(Collection entries)
* * *

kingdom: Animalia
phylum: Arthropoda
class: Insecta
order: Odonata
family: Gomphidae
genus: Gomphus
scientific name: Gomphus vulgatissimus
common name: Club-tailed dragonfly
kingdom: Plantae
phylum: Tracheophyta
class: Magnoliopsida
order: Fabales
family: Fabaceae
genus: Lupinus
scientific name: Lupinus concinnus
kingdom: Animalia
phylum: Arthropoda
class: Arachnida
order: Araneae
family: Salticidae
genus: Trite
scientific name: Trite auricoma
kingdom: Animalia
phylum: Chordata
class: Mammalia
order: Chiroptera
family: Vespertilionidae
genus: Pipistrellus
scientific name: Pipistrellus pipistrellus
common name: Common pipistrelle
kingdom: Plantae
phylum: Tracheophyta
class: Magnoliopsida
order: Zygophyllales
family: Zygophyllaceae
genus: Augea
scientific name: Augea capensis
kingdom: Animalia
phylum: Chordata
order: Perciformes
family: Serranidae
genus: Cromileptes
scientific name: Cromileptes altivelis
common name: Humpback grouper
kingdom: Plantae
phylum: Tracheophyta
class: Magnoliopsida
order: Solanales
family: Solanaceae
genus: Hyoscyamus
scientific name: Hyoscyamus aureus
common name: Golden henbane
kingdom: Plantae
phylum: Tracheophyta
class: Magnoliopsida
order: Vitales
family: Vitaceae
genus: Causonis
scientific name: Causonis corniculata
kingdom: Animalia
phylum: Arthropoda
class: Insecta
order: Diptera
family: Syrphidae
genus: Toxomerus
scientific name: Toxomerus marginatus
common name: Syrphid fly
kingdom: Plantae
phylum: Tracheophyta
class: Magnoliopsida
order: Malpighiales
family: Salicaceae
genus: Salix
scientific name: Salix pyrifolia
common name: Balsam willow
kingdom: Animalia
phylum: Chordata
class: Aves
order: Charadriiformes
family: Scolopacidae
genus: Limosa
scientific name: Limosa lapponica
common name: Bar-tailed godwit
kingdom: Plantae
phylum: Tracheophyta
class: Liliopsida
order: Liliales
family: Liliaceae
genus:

* * *

Aim of the exercise | Rewrite all the items above, swapping "scientific name" for "binomial name" and keeping everything else the same.

Response to this task |
kingdom: Animalia
phylum: Arthropoda
class: Insecta
order: Odonata
family: Gomphidae
genus: Gomphus
binomial name: Gomphus vulgatissimus
common name: Club-tailed dragonfly
kingdom: Plantae
phylum: Tracheophyta
class: Magnoliopsida
order: Fabales
family: Fabaceae
genus: Lupinus
binomial name: Lupinus concinnus
kingdom: Animalia
phylum: Arthropoda
class: Arachnida
order: Araneae
family: Salticidae
genus: Trite
binomial name: Trite auricoma
kingdom: Animalia
phylum: Chordata
class: Mammalia
order: Chiroptera
family: Vespertilionidae
genus: Pipistrellus
binomial name: Pipistrellus pipistrellus
common name: Common pipistrelle
kingdom: Plantae
phylum: Tracheophyta
class: Magnoliopsida
order: Zygophyllales
family: Zygophyllaceae
genus: Augea
binomial name: Augea capensis
kingdom: Animalia
phylum: Chordata
order: Perciformes
family: Serranidae
genus: Cromileptes
binomial name: Cromileptes altivelis
common name: Humpback grouper
kingdom: Plantae
phylum: Tracheophyta
class: Magnoliopsida
order: Solanales
family: Solanaceae
genus: Hyoscyamus
binomial name: Hyoscyamus aureus
common name: Golden henbane
kingdom: Plantae
phylum: Tracheophyta
class: Magnoliopsida
order: Vitales
family: Vitaceae
genus: Causonis
binomial name: Causonis corniculata
kingdom: Animalia
phylum: Arthropoda
class: Insecta
order: Diptera
family: Syrphidae
genus: Toxomerus
binomial name: Toxomerus marginatus
common name: Syrphid fly
kingdom: Plantae
phylum: Tracheophyta
class: Magnoliopsida
order: Malpighiales
family: Salicaceae
genus: Salix
binomial name: Salix pyrifolia
common name: Balsam willow
kingdom: Animalia
phylum: Chordata
class: Aves
order: Charadriiformes
family: Scolopacidae
genus: Limosa
binomial name: Limosa lapponica
common name: Bar-tailed godwit
kingdom: Plantae
phylum: Tracheophyta
class: Liliopsida
order: Liliales
family: Liliaceae
genus:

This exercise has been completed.